Hi from the home of the Eucalyptus! We have over 700 species here in Australia, they flower at different times, some produce huge amounts of pollen and hardly any nectar and vice versa. From a bee's point of view, some are 5 star all you can eat restaurants, others are fly infested rubbish bins.

The point I am trying to make is that the only way to answer the question is to identify the species. If you can send me some details and photos, I may be able to help (though bear in mind there are 700 possibilities!).

The other thing to bear in mind is that in Australia at least, the same species of Eucalyptus can flower at different times of the year, depending on weather. Some only flower every second year, some miss the odd year. Down here, drought is common and this has a big effect on flowering times too. So the best way to find out is to locate and talk with a local with many years of experience.

If it is Globulus, down here we call it either the Southern ********, or Tasmanian ********. Honey is a light amber colour, of fair density and good flavour.
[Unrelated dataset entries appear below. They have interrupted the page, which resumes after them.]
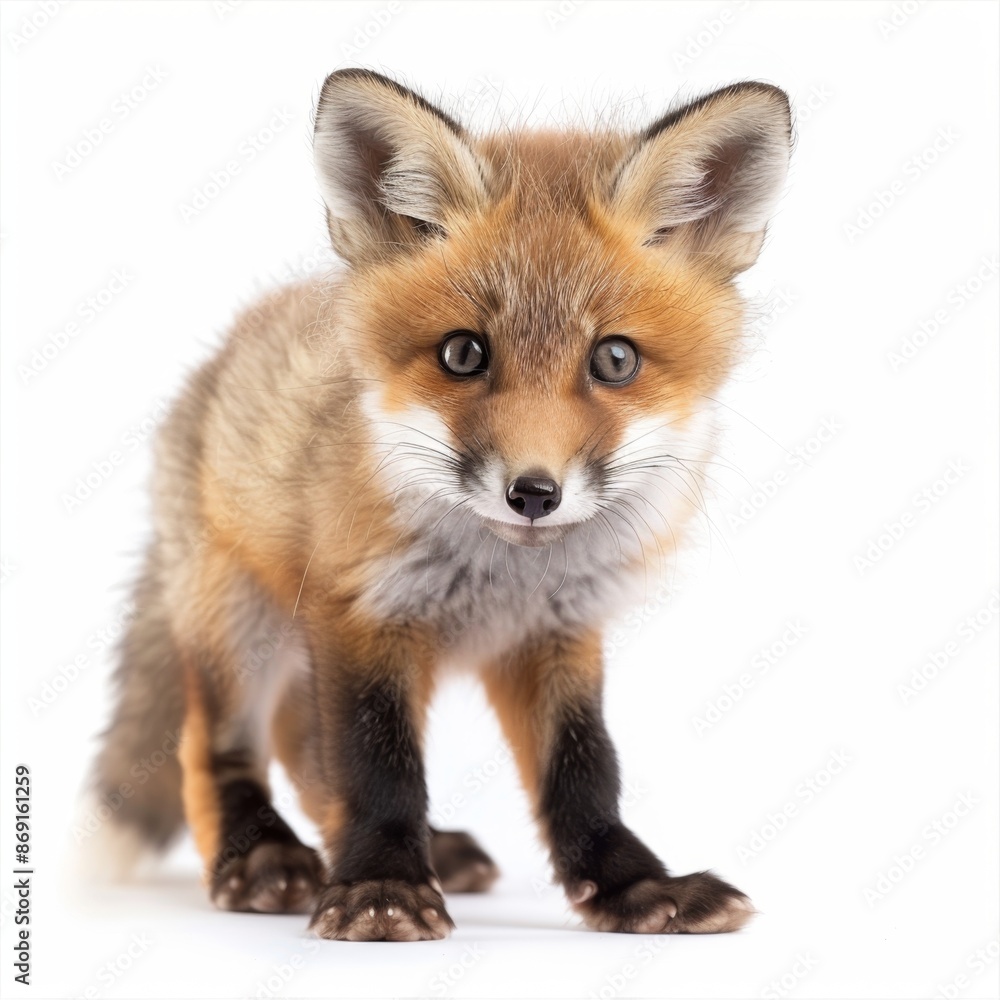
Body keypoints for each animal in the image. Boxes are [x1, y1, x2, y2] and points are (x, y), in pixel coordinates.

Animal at [89, 69, 792, 941]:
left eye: (615, 360)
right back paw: (263, 858)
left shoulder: (558, 633)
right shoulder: (361, 610)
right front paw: (381, 886)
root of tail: (214, 362)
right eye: (463, 353)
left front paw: (632, 886)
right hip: (235, 619)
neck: (502, 578)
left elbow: (583, 772)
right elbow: (377, 763)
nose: (534, 492)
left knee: (301, 745)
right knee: (218, 746)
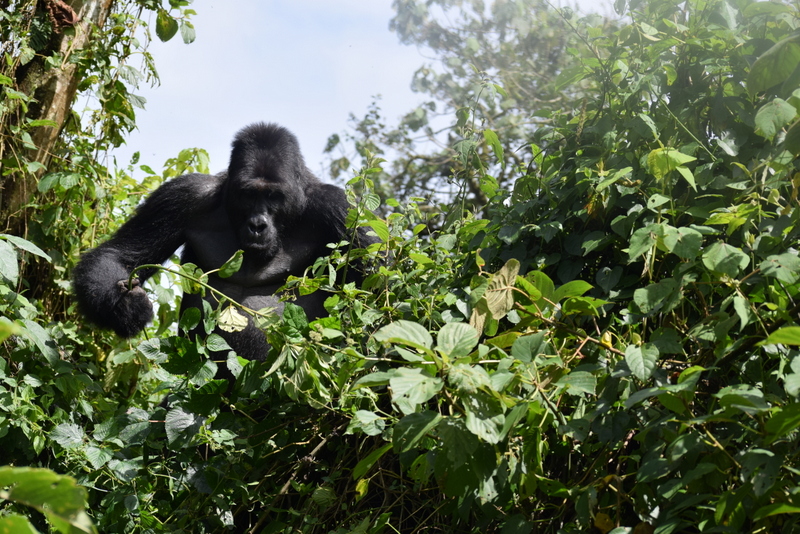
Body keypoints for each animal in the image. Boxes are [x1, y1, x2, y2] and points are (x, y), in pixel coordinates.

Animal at [75, 123, 376, 362]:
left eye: (274, 196)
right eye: (248, 195)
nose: (257, 225)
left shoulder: (340, 209)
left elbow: (375, 292)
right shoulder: (181, 194)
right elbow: (120, 255)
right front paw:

Pollen is good for building up hives after Winter. Flowering varies but is generally from Mid Winter to early Summer.

I have to say, I went to California for the first time last year, and was not expecting to so many gum trees there, it was a huge surprise. Many of the ones I saw were well over a hundred years old, which is relatively unusual to see in Australia. Reason is that over here, since white settlement we have viewed them as a timber resource and have logged them heavily. They do regrow strongly, but the percentage of very old trees is quite low. In my view at least, you have some very special trees over there.

Regards, John.


----------



## Kingfisher Apiaries (Jan 16, 2010)

Koala John,
I may contact you. I tried growing them last year with no avail. This year I may try some more but have no idea where to start.
mike


----------